The Kalamazoo Valley Museum and the Kalamazoo Section of the American Chemical Society are hosting Chemistry Day, free, from noon to 4 p.m. on Oct. 12 at the Kalamazoo Valley Museum. Celebrating their 27th collaboration, this year’s Chemistry Day theme is “Energy: Now and Forever.” “Over the years, Chemistry Day has made a tremendous impact on many in our geographical area and even across the state,” said Dr. Lydia Hines, a Western Michigan University Chemistry professor and an officer of the Kalamazoo Section of the American Chemical Society.
Kalamazoo has been leading the region in energy research, conservation, and recycling. From buses that run on biodiesel energy made from used cooking oil, to wind turbine powered classrooms, to solar powered race cars, Kalamazoo is focused on finding new energy resources and capturing those found in nature. Many of this year’s activities will invite visitors to help create energy and to discover how energy works and where it comes from.
Pedaling a bicycle-driven generator, participants will see how much energy is required to power different light sources. Wearing safety glasses, visitors will combine chemicals to creating a glowing, bright light referred to as chemiluminescence. They will assemble a magnesium-copper (Mg-Cu) battery system to light a diode and see a demonstration on water electrolysis. Two different types of chemical reactions that create heat will result in both making crystals and a volcano. Solar energy will be used to activate colors in UV color-changing nail polish and beads.
“Patrons return to interact with volunteers, do hands-on activities, and observe demonstrations throughout the Museum and outdoors.
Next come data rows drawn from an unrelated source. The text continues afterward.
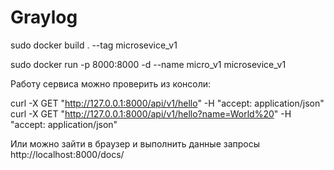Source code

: # Graylog

sudo docker build . --tag microsevice_v1

sudo docker run -p 8000:8000 -d --name micro_v1 microsevice_v1

Работу сервиса можно проверить из консоли:

curl -X GET "http://127.0.0.1:8000/api/v1/hello" -H "accept: application/json"
curl -X GET "http://127.0.0.1:8000/api/v1/hello?name=World%20" -H "accept: application/json"

Или можно зайти в браузер и выполнить данные запросы
http://localhost:8000/docs/
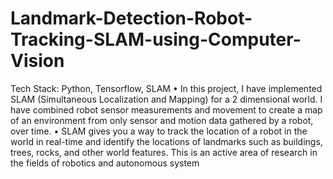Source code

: # Landmark-Detection-Robot-Tracking-SLAM-using-Computer-Vision
Tech Stack: Python, Tensorflow, SLAM • In this project, I have implemented SLAM (Simultaneous Localization and Mapping) for a 2 dimensional world. I have combined robot sensor measurements and movement to create a map of an environment from only sensor and motion data gathered by a robot, over time.  • SLAM gives you a way to track the location of a robot in the world in real-time and identify the locations of landmarks such as buildings, trees, rocks, and other world features. This is an active area of research in the fields of robotics and autonomous system
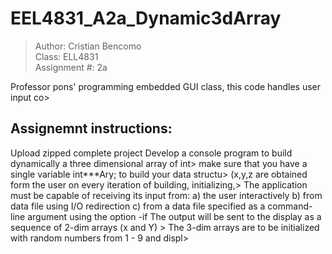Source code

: # EEL4831_A2a_Dynamic3dArray

>Author: Cristian Bencomo          
>Class: ELL4831     
>Assignment #: 2a       

Professor pons' programming embedded GUI class, this code handles user input co>

## Assignemnt instructions:         
Upload zipped complete project
Develop a console program to build dynamically a three dimensional array of int>
make sure that you have a single variable int***Ary; to build your data structu>
(x,y,z are obtained form the user on every iteration of building, initializing,>
The application must be capable of receiving its input from:
a) the user interactively
b) from  data file using I/O redirection
c) from a data file specified as a command-line argument using the option -if
The output will be sent to the display as a sequence of 2-dim arrays (x and Y) >
The 3-dim arrays are to be initialized with random numbers from 1 - 9 and displ>
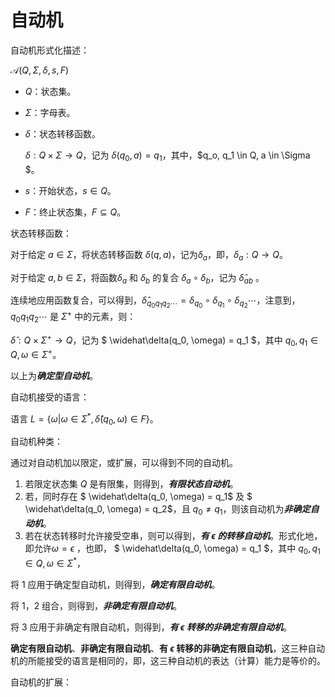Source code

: # 自动机

自动机形式化描述：

$\mathcal  {A} (Q, \Sigma, \delta, s, F)$ 

- $Q$：状态集。

- $\Sigma$：字母表。

- $\delta$：状态转移函数。

  $\delta : Q \times \Sigma \rightarrow Q$，记为 $\delta(q_0, a) = q_1$，其中，$q_o, q_1 \in Q, a \in \Sigma $。

- $s$：开始状态，$s \in Q$。

- $F$：终止状态集，$F \subseteq Q$。




状态转移函数：

对于给定 $a \in \Sigma$，将状态转移函数 $\delta(q, a)$，记为$\delta_a$，即，$\delta_a : Q \rightarrow Q$。

对于给定 $a, b \in \Sigma$，将函数$\delta_a$ 和 $\delta_b$ 的复合 $\delta_a \circ \delta_b$，记为 $\widehat\delta_{ab}$ 。

连续地应用函数复合，可以得到，$\widehat\delta_{q_0q_1q_2 \cdots} = \delta_{q_0} \circ \delta_{q_1}  \circ \delta_{q_2} \cdots$，注意到，$q_0q_1q_2 \cdots$ 是 $\Sigma^{+}$ 中的元素，则：

$\widehat\delta : Q \times \Sigma^{+} \rightarrow Q$，记为 $ \widehat\delta(q_0, \omega) =   q_1 $，其中 $q_0, q_1 \in Q, \omega \in \Sigma^{+}$。

以上为***确定型自动机***。



自动机接受的语言：

语言 $L =  \{\omega | \omega \in \Sigma^{*}, \widehat\delta(q_0, \omega) \in F \}$。



自动机种类：

通过对自动机加以限定，或扩展，可以得到不同的自动机。

1. 若限定状态集 $Q$ 是有限集，则得到，***有限状态自动机***。
2. 若，同时存在 $ \widehat\delta(q_0, \omega) =   q_1$ 及 $ \widehat\delta(q_0, \omega) =   q_2$，且 $q_0 \neq q_1$，则该自动机为***非确定自动机***。
3. 若在状态转移时允许接受空串，则可以得到，***有 $\epsilon$ 的转移自动机***。形式化地，即允许$\omega = \epsilon$ ，也即， $ \widehat\delta(q_0, \omega) =   q_1 $，其中 $q_0, q_1 \in Q, \omega \in \Sigma^{*}$，

将 1 应用于确定型自动机，则得到，***确定有限自动机***。

将 1，2 组合，则得到，***非确定有限自动机***。

将 3 应用于非确定有限自动机，则得到，***有 $\epsilon$ 转移的非确定有限自动机***。

**确定有限自动机**、**非确定有限自动机**、**有 $\epsilon$ 转移的非确定有限自动机**，这三种自动机的所能接受的语言是相同的，即，这三种自动机的表达（计算）能力是等价的。



自动机的扩展：









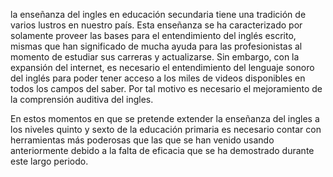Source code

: 
la enseñanza del ingles en educación secundaria tiene una tradición de varios lustros en nuestro país. Esta enseñanza se ha caracterizado por solamente proveer las bases para el entendimiento del inglés escrito, mismas que han significado de mucha ayuda para las profesionistas al momento de estudiar sus carreras y actualizarse. Sin embargo, con la expansión del internet, es necesario el entendimiento del lenguaje sonoro del inglés para poder tener acceso a los miles de videos disponibles en todos los campos del saber.
Por tal motivo es necesario el mejoramiento de la comprensión auditiva del ingles.

En estos momentos en que se pretende extender la enseñanza del ingles a los niveles quinto y sexto de la educación primaria es necesario contar con herramientas más poderosas que las que se han venido usando anteriormente debido a la falta de eficacia que se ha demostrado durante este largo periodo.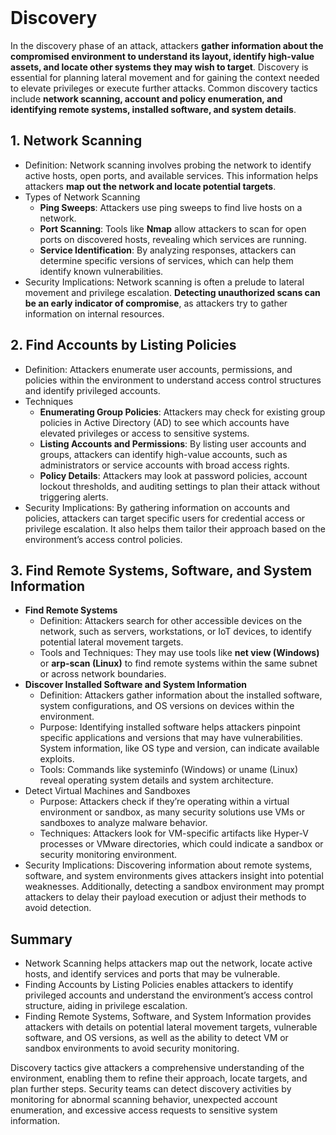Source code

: <br>

# Discovery
In the discovery phase of an attack, attackers **gather information about the compromised environment to understand its layout, identify high-value assets, and locate other systems they may wish to target**. Discovery is essential for planning lateral movement and for gaining the context needed to elevate privileges or execute further attacks. Common discovery tactics include **network scanning, account and policy enumeration, and identifying remote systems, installed software, and system details**.

## 1. Network Scanning
  - Definition: Network scanning involves probing the network to identify active hosts, open ports, and available services. This information helps attackers **map out the network and locate potential targets**.
  - Types of Network Scanning
    - **Ping Sweeps**: Attackers use ping sweeps to find live hosts on a network.
    - **Port Scanning**: Tools like **Nmap** allow attackers to scan for open ports on discovered hosts, revealing which services are running.
    - **Service Identification**: By analyzing responses, attackers can determine specific versions of services, which can help them identify known vulnerabilities.
  - Security Implications: Network scanning is often a prelude to lateral movement and privilege escalation. **Detecting unauthorized scans can be an early indicator of compromise**, as attackers try to gather information on internal resources.

## 2. Find Accounts by Listing Policies
  - Definition: Attackers enumerate user accounts, permissions, and policies within the environment to understand access control structures and identify privileged accounts.
  - Techniques
    - **Enumerating Group Policies**: Attackers may check for existing group policies in Active Directory (AD) to see which accounts have elevated privileges or access to sensitive systems.
    - **Listing Accounts and Permissions**: By listing user accounts and groups, attackers can identify high-value accounts, such as administrators or service accounts with broad access rights.
    - **Policy Details**: Attackers may look at password policies, account lockout thresholds, and auditing settings to plan their attack without triggering alerts.
  - Security Implications: By gathering information on accounts and policies, attackers can target specific users for credential access or privilege escalation. It also helps them tailor their approach based on the environment’s access control policies.

## 3. Find Remote Systems, Software, and System Information
  - **Find Remote Systems**
    - Definition: Attackers search for other accessible devices on the network, such as servers, workstations, or IoT devices, to identify potential lateral movement targets.
    - Tools and Techniques: They may use tools like **net view (Windows)** or **arp-scan (Linux)** to find remote systems within the same subnet or across network boundaries.
  - **Discover Installed Software and System Information**
    - Definition: Attackers gather information about the installed software, system configurations, and OS versions on devices within the environment.
    - Purpose: Identifying installed software helps attackers pinpoint specific applications and versions that may have vulnerabilities. System information, like OS type and version, can indicate available exploits.
    - Tools: Commands like systeminfo (Windows) or uname (Linux) reveal operating system details and system architecture.
  - Detect Virtual Machines and Sandboxes
    - Purpose: Attackers check if they’re operating within a virtual environment or sandbox, as many security solutions use VMs or sandboxes to analyze malware behavior.
    - Techniques: Attackers look for VM-specific artifacts like Hyper-V processes or VMware directories, which could indicate a sandbox or security monitoring environment.
  - Security Implications: Discovering information about remote systems, software, and system environments gives attackers insight into potential weaknesses. Additionally, detecting a sandbox environment may prompt attackers to delay their payload execution or adjust their methods to avoid detection.

## Summary
  - Network Scanning helps attackers map out the network, locate active hosts, and identify services and ports that may be vulnerable.
  - Finding Accounts by Listing Policies enables attackers to identify privileged accounts and understand the environment’s access control structure, aiding in privilege escalation.
  - Finding Remote Systems, Software, and System Information provides attackers with details on potential lateral movement targets, vulnerable software, and OS versions, as well as the ability to detect VM or sandbox environments to avoid security monitoring.

Discovery tactics give attackers a comprehensive understanding of the environment, enabling them to refine their approach, locate targets, and plan further steps. Security teams can detect discovery activities by monitoring for abnormal scanning behavior, unexpected account enumeration, and excessive access requests to sensitive system information.  
<br>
Our longevity has seen youngsters who have grown and now bring their own children to the event,” Lydia Hines reported. Returning visitors won’t be disappointed; their yearly favorites will still be offered in addition to some new ones. Slime, dancing milk, and liquid nitrogen will be back, along with magic moon sand, iron in cereal, shiny pennies, chromatography butterflies, invisible ink, density towers, glitter tornadoes, and magic floating eggs.
Visitors also won’t want to miss the energy exhibits found in the Museum’s Science in Motion gallery. Starting with a battery pack, patrons can build and race their own cars on a track. They can also use hand cranks to power a radio, light-bright set, flashing light, fan, and video camera. Also, discover how gravity and centrifugal force work together to race circular disks.
This annual event is held to celebrate National Chemistry Week. National Chemistry Week is an outreach program of the American Chemical Society, the world's largest single-science professional organization. Chemists and students from local educational institutions, as well as local companies, collaborate to provide this event. This year’s participants include: the National Organization for the Professional Advancement of Black Chemists and Chemical Engineers (NOBCChE), Western Michigan University, Kalamazoo Valley Community College, Kalamazoo College, the WMU Chem Club, AB Chemistry students from Gull Lake High School, Kalsec Inc., Pfizer, and Perrigo. The Chemical Society's community service project for Chemistry Day is to collect used batteries for recycling, so bring your old and expired batteries for free disposal!
Admission to the Museum and participation in Chemistry Day activities is free.
The Kalamazoo Valley Museum is operated by Kalamazoo Valley Community College and is governed by its Board of Trustees.